Excerpted text Block Start

Showing posts with label plan. Show all posts
Showing posts with label plan. Show all posts

Thursday, July 16, 2009

Recapping Drumheart and the use of outlines

Had a conversation with some friends a couple days ago in which we shook our heads over the (apparently increasingly common) practice of writing novels without outlines. I suffered a twinge of conscience, as I didn't think I had a formal outline for Drumheart, so who was I to talk? Then I remembered this post and decided to go back and look at it.

I actually stuck to it pretty well. A couple of things changed: Akshadhen somehow became Akshedhen. I wrote "Nitsur lives as a slave with Akshadhen's family for several years", but it ended up only being about a year and a half. "Nitsur alerts Akshadhen and his father to the secret practices of the temple"-- not exactly, A. and father were out of the city at the time, but N. does alert the authorities and events proceed as described. (This is important, because it sets up A's father's arrest.) So N's section is relatively unchanged.

In M's section I wrote "Along the way, they acquire a motley group of companions: ... even a Kesset who had been stripped of his rights and condemned to slavery for crimes" There is such a character, but he ends up traveling with A. and friends rather than N. and M.

Excerpted text Block End
Data listing Block Start

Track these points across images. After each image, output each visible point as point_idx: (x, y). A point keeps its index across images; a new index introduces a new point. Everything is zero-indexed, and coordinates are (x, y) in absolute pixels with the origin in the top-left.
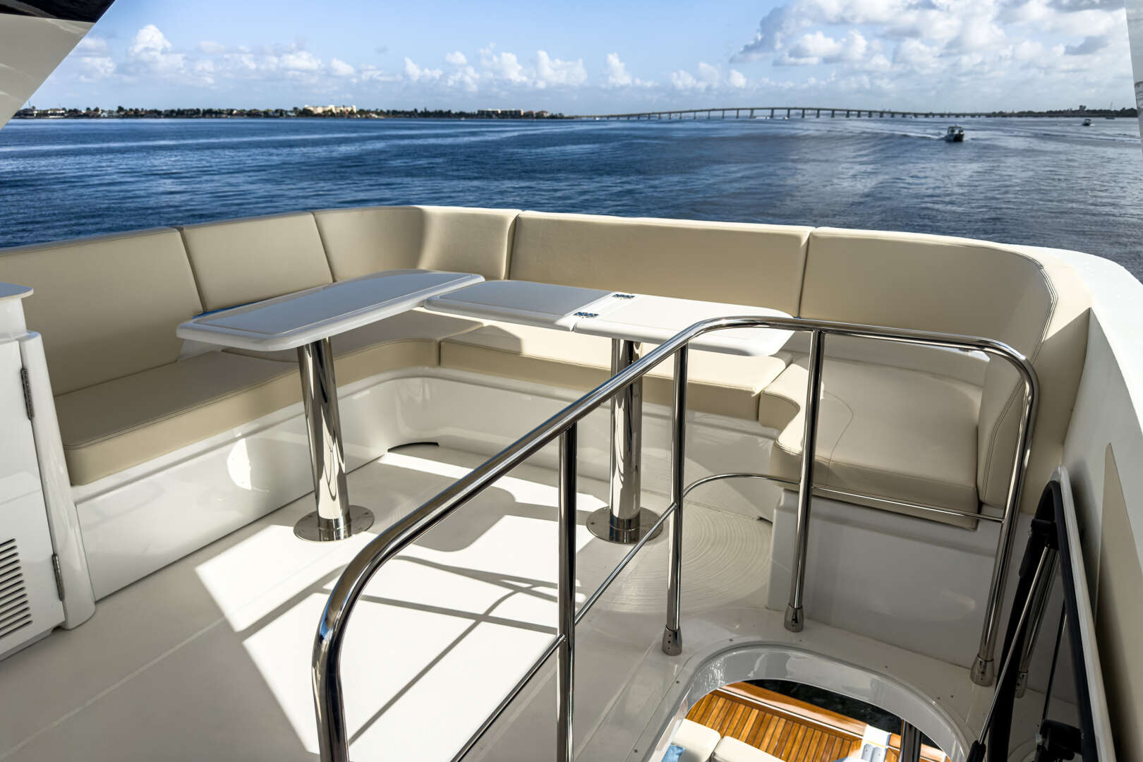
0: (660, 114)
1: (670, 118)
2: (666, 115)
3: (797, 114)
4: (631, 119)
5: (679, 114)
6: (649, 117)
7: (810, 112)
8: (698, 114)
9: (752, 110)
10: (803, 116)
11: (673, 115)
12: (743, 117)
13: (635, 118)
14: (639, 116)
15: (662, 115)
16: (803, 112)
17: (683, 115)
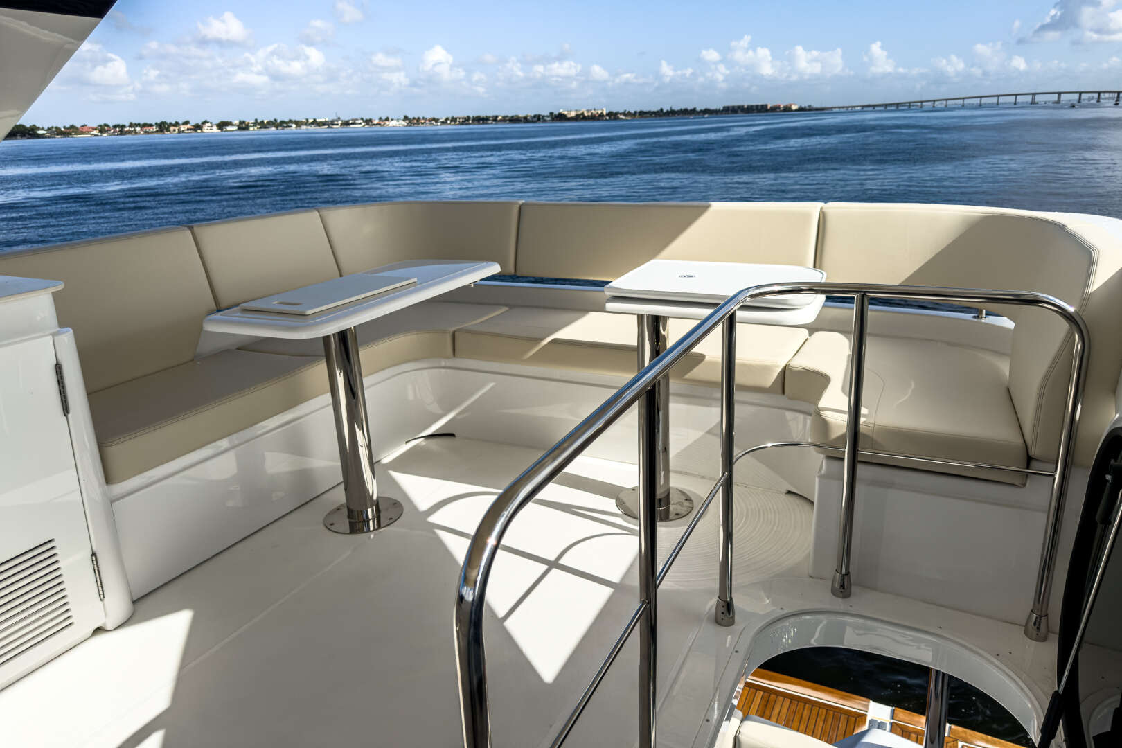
0: (922, 102)
1: (934, 107)
2: (930, 103)
3: (1090, 99)
4: (888, 108)
5: (945, 102)
6: (909, 106)
7: (1107, 95)
8: (967, 101)
9: (1034, 94)
10: (1098, 101)
11: (936, 103)
12: (1022, 103)
13: (893, 108)
14: (898, 105)
15: (924, 104)
16: (1099, 96)
17: (949, 102)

Data listing Block End

What you need to do |
[A] In the Drumheart post, how long did Nitsur end up living as a slave with Akshedhen's family?
[B] Pull a passage verbatim from the Drumheart post, starting at the words "I actually stuck" and ending after "is relatively unchanged.".

Exercise responses |
[A] About a year and a half.

[B]
I actually stuck to it pretty well. A couple of things changed: Akshadhen somehow became Akshedhen. I wrote "Nitsur lives as a slave with Akshadhen's family for several years", but it ended up only being about a year and a half. "Nitsur alerts Akshadhen and his father to the secret practices of the temple"-- not exactly, A. and father were out of the city at the time, but N. does alert the authorities and events proceed as described. (This is important, because it sets up A's father's arrest.) So N's section is relatively unchanged.